Transcribed page contents

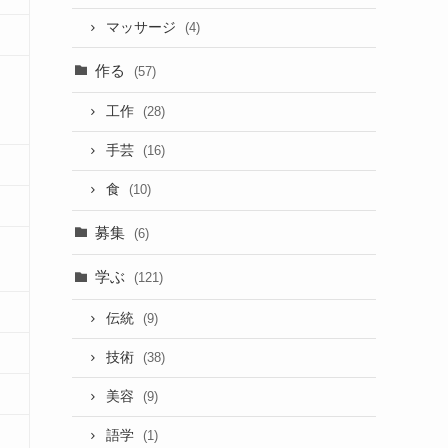
マッサージ
(4)
作る
(57)
工作
(28)
手芸
(16)
食
(10)
募集
(6)
学ぶ
(121)
伝統
(9)
技術
(38)
美容
(9)
語学
(1)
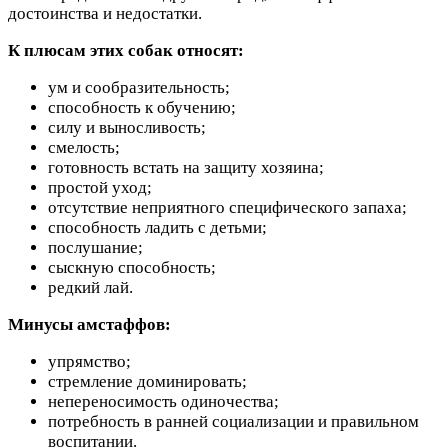
достоинства и недостатки.
К плюсам этих собак относят:
ум и сообразительность;
способность к обучению;
силу и выносливость;
смелость;
готовность встать на защиту хозяина;
простой уход;
отсутствие неприятного специфического запаха;
способность ладить с детьми;
послушание;
сыскную способность;
редкий лай.
Минусы амстаффов:
упрямство;
стремление доминировать;
непереносимость одиночества;
потребность в ранней социализации и правильном
воспитании.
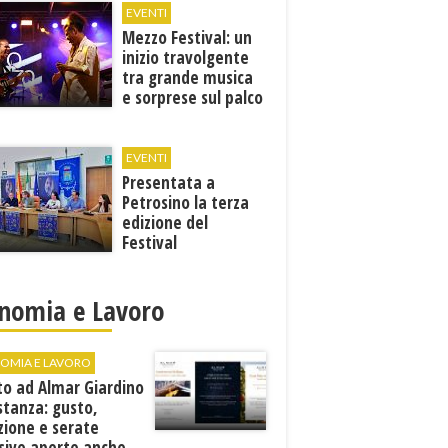
EVENTI
Mezzo Festival: un
inizio travolgente
tra grande musica
e sorprese sul palco
EVENTI
Presentata a
Petrosino la terza
edizione del
Festival
Internazione della
Canzone Italiana
"Voci dal
nomia e Lavoro
Mediterraneo"
OMIA E LAVORO
to ad Almar Giardino
stanza: gusto,
zione e serate
sive aperte anche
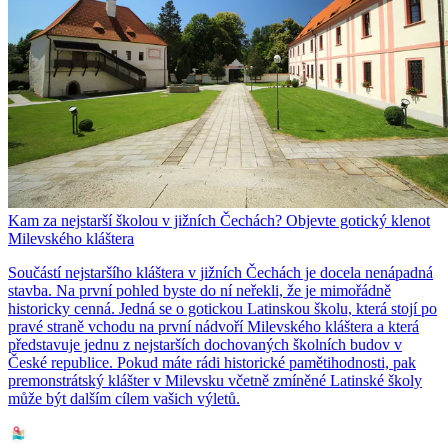
Kam za nejstarší školou v jižních Čechách? Objevte gotický klenot
Milevského kláštera
Součástí nejstaršího kláštera v jižních Čechách je docela nenápadná
stavba. Na první pohled byste do ní neřekli, že je mimořádně
historicky cenná. Jedná se o gotickou Latinskou školu, která stojí po
pravé straně vchodu na první nádvoří Milevského kláštera a která
představuje jednu z nejstarších dochovaných školních budov v
České republice. Pokud máte rádi historické pamětihodnosti, pak
premonstrátský klášter v Milevsku včetně zmíněné Latinské školy
může být dalším cílem vašich výletů.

About this exercise → Should the entries hold any pictures, please omit those and print the remaining text exactly.

Response area →
マッサージ
(4)
作る
(57)
工作
(28)
手芸
(16)
食
(10)
募集
(6)
学ぶ
(121)
伝統
(9)
技術
(38)
美容
(9)
語学
(1)
достоинства и недостатки.
К плюсам этих собак относят:
ум и сообразительность;
способность к обучению;
силу и выносливость;
смелость;
готовность встать на защиту хозяина;
простой уход;
отсутствие неприятного специфического запаха;
способность ладить с детьми;
послушание;
сыскную способность;
редкий лай.
Минусы амстаффов:
упрямство;
стремление доминировать;
непереносимость одиночества;
потребность в ранней социализации и правильном
воспитании.
EVENTI
Mezzo Festival: un
inizio travolgente
tra grande musica
e sorprese sul palco
EVENTI
Presentata a
Petrosino la terza
edizione del
Festival
Internazione della
Canzone Italiana
"Voci dal
nomia e Lavoro
Mediterraneo"
OMIA E LAVORO
to ad Almar Giardino
stanza: gusto,
zione e serate
sive aperte anche
Kam za nejstarší školou v jižních Čechách? Objevte gotický klenot
Milevského kláštera
Součástí nejstaršího kláštera v jižních Čechách je docela nenápadná
stavba. Na první pohled byste do ní neřekli, že je mimořádně
historicky cenná. Jedná se o gotickou Latinskou školu, která stojí po
pravé straně vchodu na první nádvoří Milevského kláštera a která
představuje jednu z nejstarších dochovaných školních budov v
České republice. Pokud máte rádi historické pamětihodnosti, pak
premonstrátský klášter v Milevsku včetně zmíněné Latinské školy
může být dalším cílem vašich výletů.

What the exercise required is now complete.